* [Task objective]: Render the data below as a Markdown table with the columns Row and Line, giving each line a row number. Omit blank lines and the pictures.
(Material supplied begins)
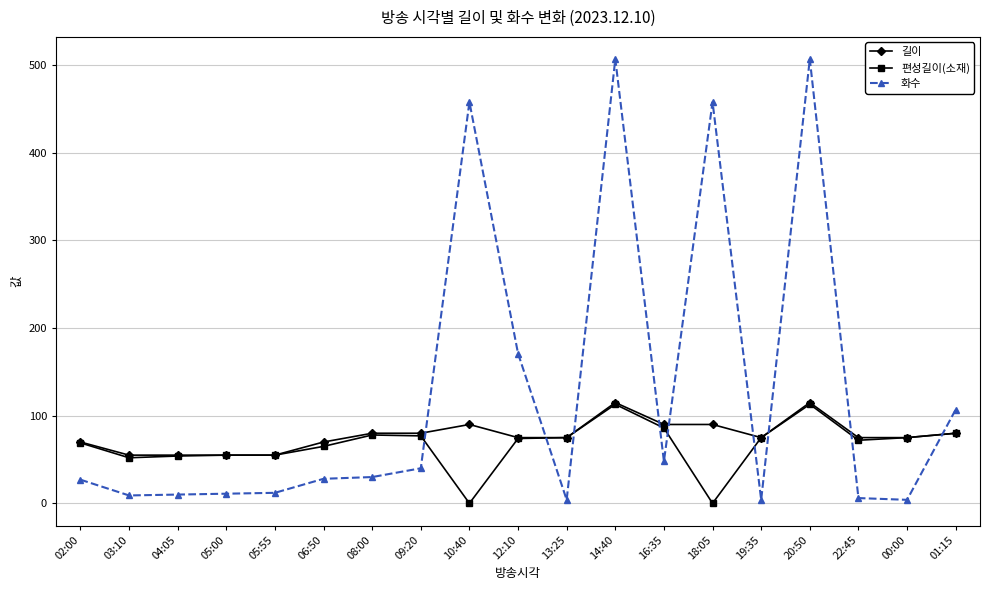

What is the label of the 1st point from the right?

01:15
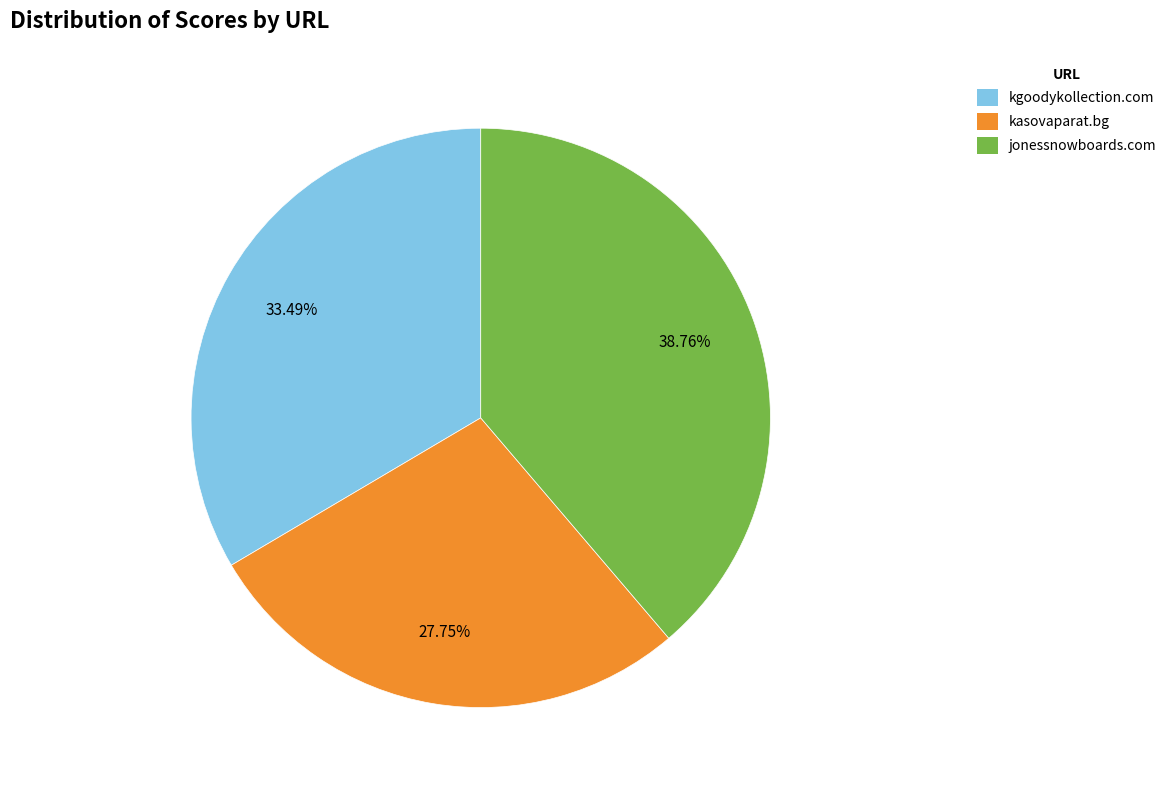

What is the ratio of the value at kasovaparat.bg to the value at jonessnowboards.com?

0.7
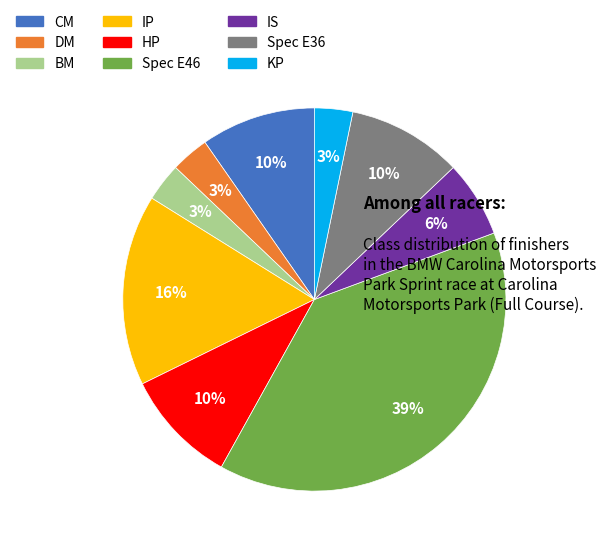

What is the largest slice in the pie chart?

Spec E46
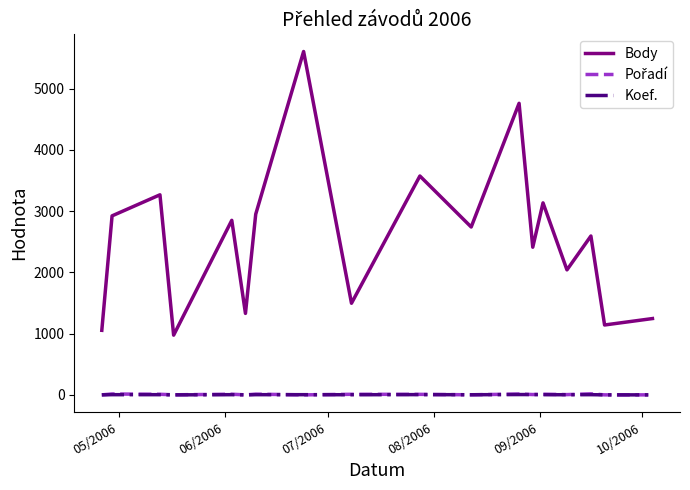

Which series has the largest total across all categories?

Body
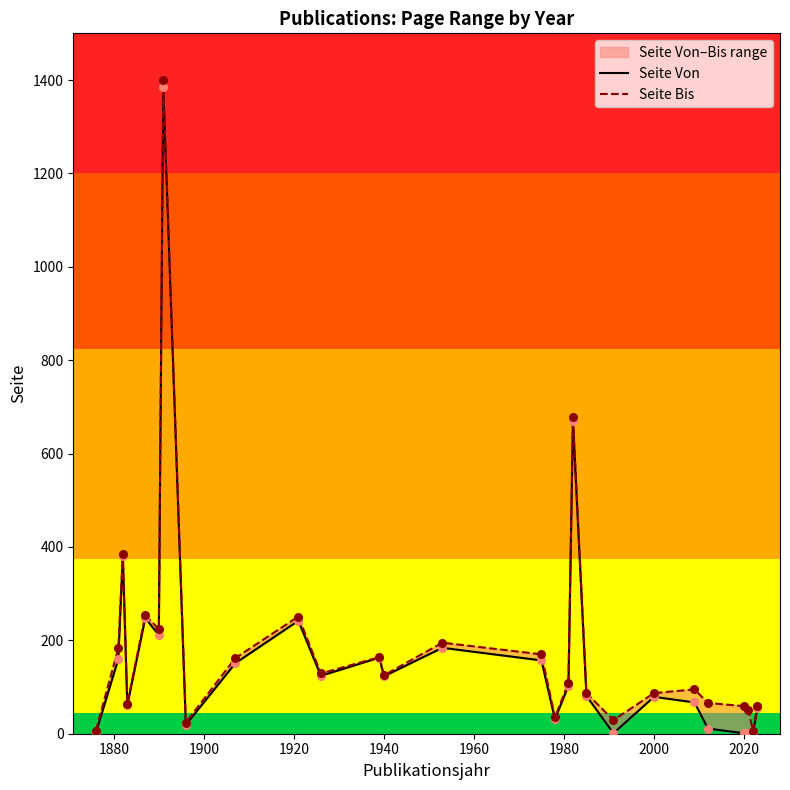

What are all the series names shown in the legend?

Seite Von, Seite Bis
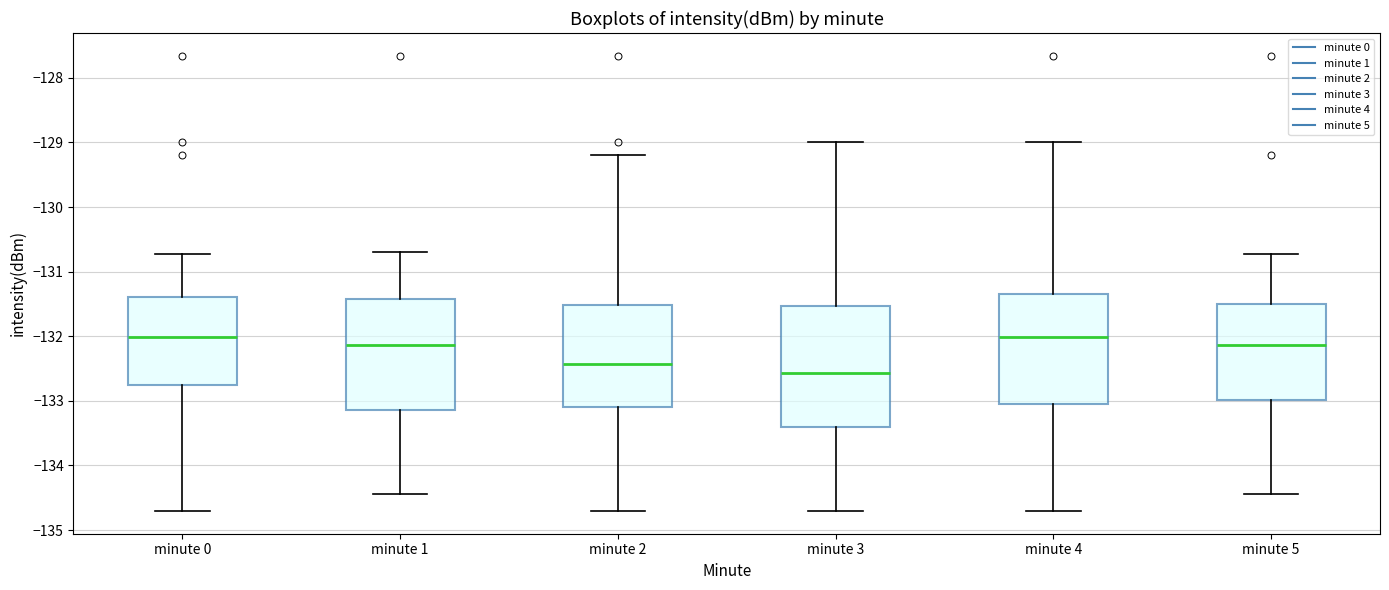

Reading left to right, read every box against the y-axis: the position of its median line, the range the box covers, and the ends of its whiskers. The values are not printed on the chart, so give them approximately, as read against the axis.

minute 0: median -132.0, box -132.8 to -131.4, whiskers -134.7 to -130.7
minute 1: median -132.1, box -133.1 to -131.4, whiskers -134.4 to -130.7
minute 2: median -132.4, box -133.1 to -131.5, whiskers -134.7 to -129.2
minute 3: median -132.6, box -133.4 to -131.5, whiskers -134.7 to -129.0
minute 4: median -132.0, box -133.0 to -131.3, whiskers -134.7 to -129.0
minute 5: median -132.1, box -133.0 to -131.5, whiskers -134.4 to -130.7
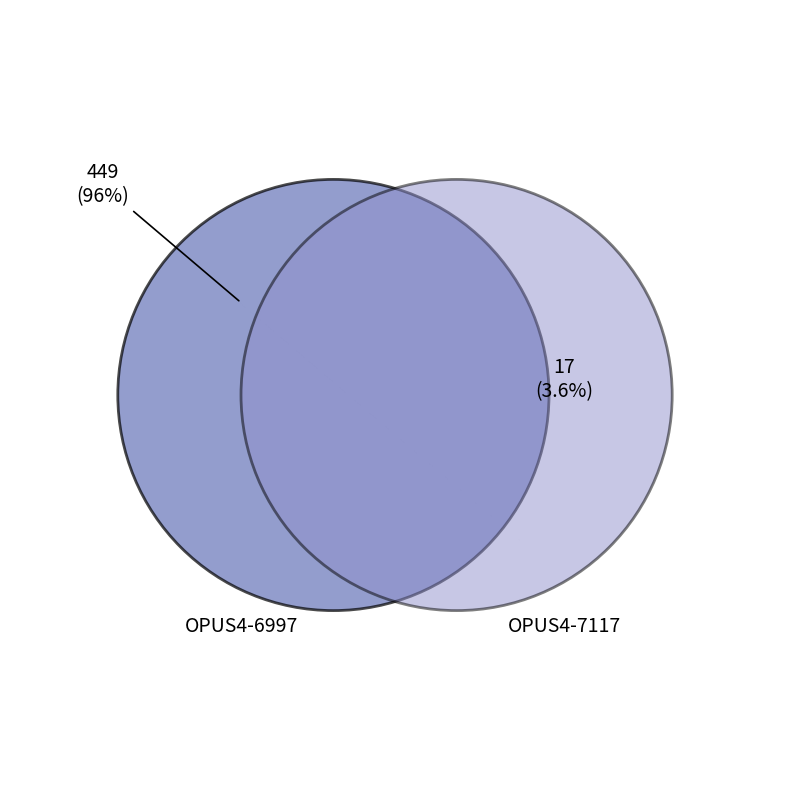

To the nearest percent, what portion does OPUS4-7117 represent?

4%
(Material supplied ends)
* [Result]:
| Row | Line |
|---|---|
| 1 | What is the label of the 1st point from the right? |
| 2 | 01:15 |
| 3 | What is the ratio of the value at kasovaparat.bg to the value at jonessnowboards.com? |
| 4 | 0.7 |
| 5 | What is the largest slice in the pie chart? |
| 6 | Spec E46 |
| 7 | Which series has the largest total across all categories? |
| 8 | Body |
| 9 | What are all the series names shown in the legend? |
| 10 | Seite Von, Seite Bis |
| 11 | Reading left to right, read every box against the y-axis: the position of its median line, the range the box covers, and the ends of its whiskers. The values are not printed on the chart, so give them approximately, as read against the axis. |
| 12 | minute 0: median -132.0, box -132.8 to -131.4, whiskers -134.7 to -130.7 |
| 13 | minute 1: median -132.1, box -133.1 to -131.4, whiskers -134.4 to -130.7 |
| 14 | minute 2: median -132.4, box -133.1 to -131.5, whiskers -134.7 to -129.2 |
| 15 | minute 3: median -132.6, box -133.4 to -131.5, whiskers -134.7 to -129.0 |
| 16 | minute 4: median -132.0, box -133.0 to -131.3, whiskers -134.7 to -129.0 |
| 17 | minute 5: median -132.1, box -133.0 to -131.5, whiskers -134.4 to -130.7 |
| 18 | To the nearest percent, what portion does OPUS4-7117 represent? |
| 19 | 4% |